Exercise directions. Turn the text lines of the data below into a numbered list, omitting blank lines and leaving out the pictures.

Stored data entries.

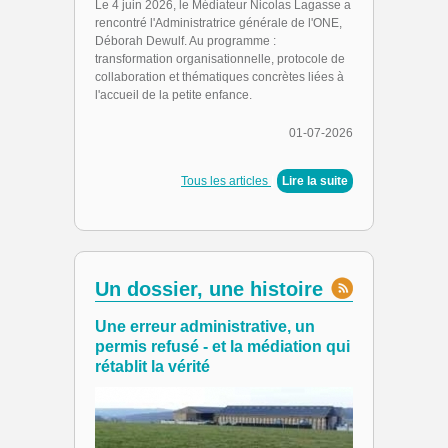
Le 4 juin 2026, le Médiateur Nicolas Lagasse a
rencontré l'Administratrice générale de l'ONE,
Déborah Dewulf. Au programme :
transformation organisationnelle, protocole de
collaboration et thématiques concrètes liées à
l'accueil de la petite enfance.
01-07-2026
Tous les articles
|
Lire la suite
Un dossier, une histoire
Une erreur administrative, un
permis refusé - et la médiation qui
rétablit la vérité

Answer section.
1. Le 4 juin 2026, le Médiateur Nicolas Lagasse a
2. rencontré l'Administratrice générale de l'ONE,
3. Déborah Dewulf. Au programme :
4. transformation organisationnelle, protocole de
5. collaboration et thématiques concrètes liées à
6. l'accueil de la petite enfance.
7. 01-07-2026
8. Tous les articles
9. |
10. Lire la suite
11. Un dossier, une histoire
12. Une erreur administrative, un
13. permis refusé - et la médiation qui
14. rétablit la vérité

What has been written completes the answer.